As for your theory of poor kids dropping out and then going bad/getting arrested, it just doesn't fit my experience. At the school I dropped out of, the kids were carrying metal long before they dropped out, and there was nothing that Dangerous Minds could do for them.

Look, I haven't worked out all the numbers. I've just a feel for the orders of magnitude. If you want to "spend 3x more", we will spend more on education than we spend on SS, Medicare and the military combined. I don't see any remotely reasonable way that the benefits would exceed this cost. But feel free to post your own numbers.

[Edit: just noticed I used a slang term. "Dangerous Minds" is a mocking term for nice liberal white girls trying to save their students. http://www.imdb.com/title/tt0112792/ (Also usable as a verb.)]



We certainly don't need to spend 3x more across the board. My kids' public schools are great; 70+% of Americans seem to believe the same.

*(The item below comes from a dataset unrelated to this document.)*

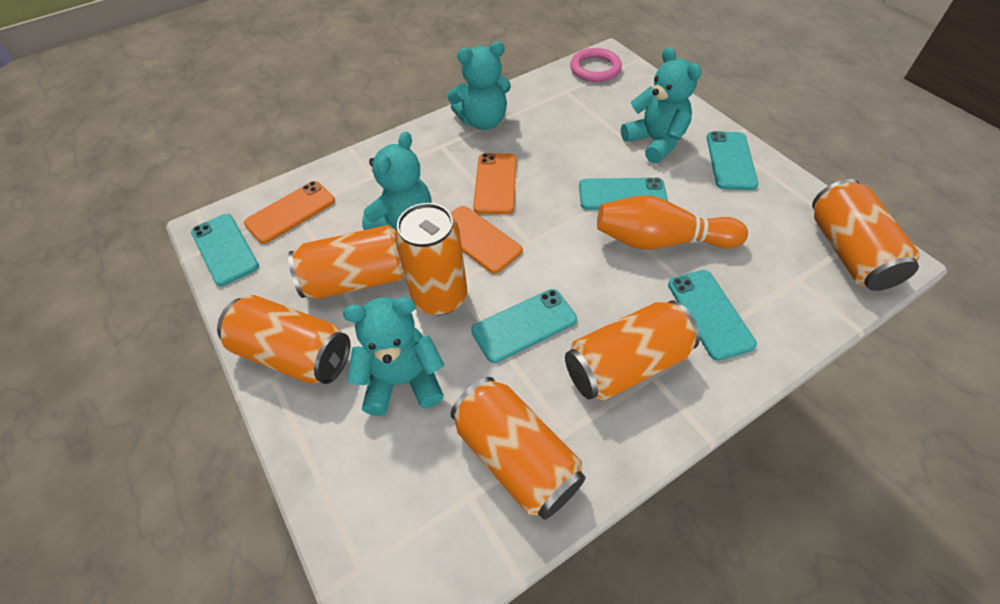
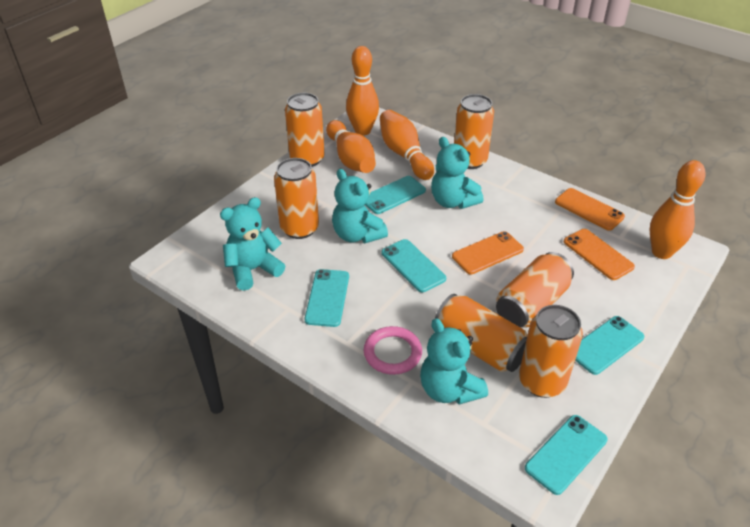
orange bowling pin: 1 -> 4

However, we may need to triple what we're spending to teach kids in Englewood, or Harlem, or Oakland.

If we could add 100-200bn to education spending to triple the resources allocated to the bottom 10% of school systems, that might very well be worth it: those students are disproportionately likely to benefit from that spending, earn hundreds of thousands of dollars more throughout their life, secure jobs that include health insurance, avoid expensive prison terms, and draw less on welfare.